Ya sabemos que Zacarías se quedó mudo cuando le fue anunciado que su
esposa iba a dar a luz a un niño y él no lo creyó.
En el evangelio que escuchamos este domingo es donde precisamente
Zacarías resuelve su mudez, afirmando y reafirmando el nombre que iba a llevar
su hijo, y demostrando así su fe en Dios. La palabra de Dios nos dice que a
Zacarías se le soltó la lengua y comenzó a hablar. Y quiero fijarme
precisamente en la expresión que utiliza
el evangelista Lucas: “se le soltó la lengua”.

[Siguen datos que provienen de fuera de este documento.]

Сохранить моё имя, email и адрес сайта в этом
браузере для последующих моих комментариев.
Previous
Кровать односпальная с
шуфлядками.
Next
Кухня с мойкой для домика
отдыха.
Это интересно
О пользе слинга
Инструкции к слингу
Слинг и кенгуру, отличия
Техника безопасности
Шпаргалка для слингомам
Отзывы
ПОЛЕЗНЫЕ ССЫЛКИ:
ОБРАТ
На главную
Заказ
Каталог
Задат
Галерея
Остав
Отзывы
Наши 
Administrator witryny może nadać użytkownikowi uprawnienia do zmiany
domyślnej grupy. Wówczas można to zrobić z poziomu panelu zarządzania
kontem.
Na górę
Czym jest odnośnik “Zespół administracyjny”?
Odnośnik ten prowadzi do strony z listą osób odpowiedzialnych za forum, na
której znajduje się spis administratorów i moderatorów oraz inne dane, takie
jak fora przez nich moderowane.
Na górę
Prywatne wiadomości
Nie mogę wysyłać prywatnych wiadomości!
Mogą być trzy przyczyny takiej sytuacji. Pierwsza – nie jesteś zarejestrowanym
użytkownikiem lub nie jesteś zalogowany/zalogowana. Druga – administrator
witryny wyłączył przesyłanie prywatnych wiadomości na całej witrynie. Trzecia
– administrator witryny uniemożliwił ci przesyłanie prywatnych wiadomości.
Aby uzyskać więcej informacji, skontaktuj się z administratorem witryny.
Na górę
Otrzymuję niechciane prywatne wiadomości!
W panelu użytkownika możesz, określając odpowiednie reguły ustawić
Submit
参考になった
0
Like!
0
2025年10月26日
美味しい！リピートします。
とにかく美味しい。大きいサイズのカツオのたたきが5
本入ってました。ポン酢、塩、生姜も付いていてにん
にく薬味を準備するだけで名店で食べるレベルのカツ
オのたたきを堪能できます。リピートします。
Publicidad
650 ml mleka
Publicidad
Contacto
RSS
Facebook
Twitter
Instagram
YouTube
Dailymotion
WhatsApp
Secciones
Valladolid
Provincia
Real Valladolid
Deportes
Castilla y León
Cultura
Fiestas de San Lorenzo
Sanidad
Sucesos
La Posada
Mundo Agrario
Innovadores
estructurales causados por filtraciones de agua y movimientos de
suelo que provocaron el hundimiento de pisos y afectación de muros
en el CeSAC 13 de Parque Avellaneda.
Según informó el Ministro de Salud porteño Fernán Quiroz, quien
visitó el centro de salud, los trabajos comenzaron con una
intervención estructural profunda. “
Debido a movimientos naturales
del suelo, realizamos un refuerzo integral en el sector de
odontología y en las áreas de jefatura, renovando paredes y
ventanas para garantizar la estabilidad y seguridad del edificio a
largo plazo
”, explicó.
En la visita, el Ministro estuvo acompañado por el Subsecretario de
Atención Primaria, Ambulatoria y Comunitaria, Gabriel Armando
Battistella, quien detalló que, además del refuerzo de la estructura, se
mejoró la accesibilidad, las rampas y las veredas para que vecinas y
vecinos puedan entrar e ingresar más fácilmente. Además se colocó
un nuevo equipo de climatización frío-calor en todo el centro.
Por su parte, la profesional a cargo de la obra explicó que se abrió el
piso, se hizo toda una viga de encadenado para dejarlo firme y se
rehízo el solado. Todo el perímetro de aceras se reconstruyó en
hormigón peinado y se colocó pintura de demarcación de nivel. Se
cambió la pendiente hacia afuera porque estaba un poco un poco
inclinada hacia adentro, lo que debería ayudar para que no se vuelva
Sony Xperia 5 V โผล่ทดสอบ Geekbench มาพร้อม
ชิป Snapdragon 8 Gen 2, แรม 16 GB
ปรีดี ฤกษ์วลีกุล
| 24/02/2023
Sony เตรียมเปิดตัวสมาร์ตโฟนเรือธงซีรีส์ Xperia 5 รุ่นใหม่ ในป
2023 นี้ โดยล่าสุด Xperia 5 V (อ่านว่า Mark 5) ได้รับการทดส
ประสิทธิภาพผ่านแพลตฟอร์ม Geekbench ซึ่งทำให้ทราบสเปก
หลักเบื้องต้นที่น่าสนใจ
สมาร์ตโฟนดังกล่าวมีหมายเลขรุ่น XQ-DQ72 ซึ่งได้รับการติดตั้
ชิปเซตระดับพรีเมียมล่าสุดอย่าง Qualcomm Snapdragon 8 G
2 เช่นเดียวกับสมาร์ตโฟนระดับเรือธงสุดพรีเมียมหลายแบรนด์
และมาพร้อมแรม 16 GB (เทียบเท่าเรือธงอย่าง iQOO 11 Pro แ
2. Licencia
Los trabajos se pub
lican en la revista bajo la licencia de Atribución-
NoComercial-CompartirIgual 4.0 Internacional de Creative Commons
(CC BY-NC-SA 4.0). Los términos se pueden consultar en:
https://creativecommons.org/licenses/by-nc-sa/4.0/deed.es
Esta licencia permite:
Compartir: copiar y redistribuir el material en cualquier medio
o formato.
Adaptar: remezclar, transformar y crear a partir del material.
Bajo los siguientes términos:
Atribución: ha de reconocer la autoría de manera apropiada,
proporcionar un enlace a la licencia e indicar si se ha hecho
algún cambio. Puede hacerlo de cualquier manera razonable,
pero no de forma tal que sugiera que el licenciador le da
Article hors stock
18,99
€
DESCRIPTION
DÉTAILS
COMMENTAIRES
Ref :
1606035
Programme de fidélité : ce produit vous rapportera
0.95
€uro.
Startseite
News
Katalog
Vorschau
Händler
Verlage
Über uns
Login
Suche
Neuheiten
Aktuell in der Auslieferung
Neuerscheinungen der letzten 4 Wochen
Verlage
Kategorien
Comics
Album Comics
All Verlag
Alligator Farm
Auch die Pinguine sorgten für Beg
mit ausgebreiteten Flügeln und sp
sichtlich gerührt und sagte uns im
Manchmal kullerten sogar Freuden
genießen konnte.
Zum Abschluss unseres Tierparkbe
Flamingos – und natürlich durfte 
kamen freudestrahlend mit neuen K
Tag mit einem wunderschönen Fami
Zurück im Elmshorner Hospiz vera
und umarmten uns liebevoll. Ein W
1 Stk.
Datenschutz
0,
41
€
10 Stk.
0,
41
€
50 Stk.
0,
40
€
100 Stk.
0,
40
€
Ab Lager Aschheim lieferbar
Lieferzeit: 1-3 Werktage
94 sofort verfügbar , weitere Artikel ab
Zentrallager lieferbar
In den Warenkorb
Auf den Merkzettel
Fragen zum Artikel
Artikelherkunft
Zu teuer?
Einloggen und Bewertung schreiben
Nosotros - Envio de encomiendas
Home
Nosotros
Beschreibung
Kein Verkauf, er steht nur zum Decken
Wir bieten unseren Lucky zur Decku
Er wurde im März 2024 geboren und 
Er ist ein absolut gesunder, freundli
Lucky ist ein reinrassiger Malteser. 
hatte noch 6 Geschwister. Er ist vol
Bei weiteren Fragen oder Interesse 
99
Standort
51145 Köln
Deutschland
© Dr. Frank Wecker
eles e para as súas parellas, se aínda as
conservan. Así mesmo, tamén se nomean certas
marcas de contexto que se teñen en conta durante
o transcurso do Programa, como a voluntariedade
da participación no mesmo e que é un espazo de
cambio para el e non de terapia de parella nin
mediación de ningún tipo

Normalmente decimos que alguien tiene muy suelta la lengua cuando dice
malas palabras, cuando insulta a otros o cuando anda con chismes y comentarios
negativos sobre los demás.
Decimos fulanito o fulanita tiene la lengua muy suelta cuando es una
persona muy dada a hablar mal, a criticar y desprestigiar con sus palabras al
prójimo.
Yo hoy quisiera que se nos soltara la lengua a todos. Sí, sí, que se
nos suelte la lengua, pero en el buen sentido; en el sentido que le da el
evangelio de hoy. ¡Qué bueno sería que todos tuviéramos la lengua suelta para
bendecir a Dios, para bendecir al prójimo, para decir lo bien que hacen otros
las cosas, para dar un consejo a quien lo necesite, para decir un piropo, una
alabanza, a alguien!
Si todos tuviéramos la lengua suelta en el buen sentido, este mundo
funcionaría mucho mejor, las personas se sentirían más realizadas, más felices
y alegres, más contentas consigo mismas.
Hermano, hermana, quita el pegamento que retiene tu
lengua, y suéltala para hacer el bien. Muchos te lo agradecerán. Seguro.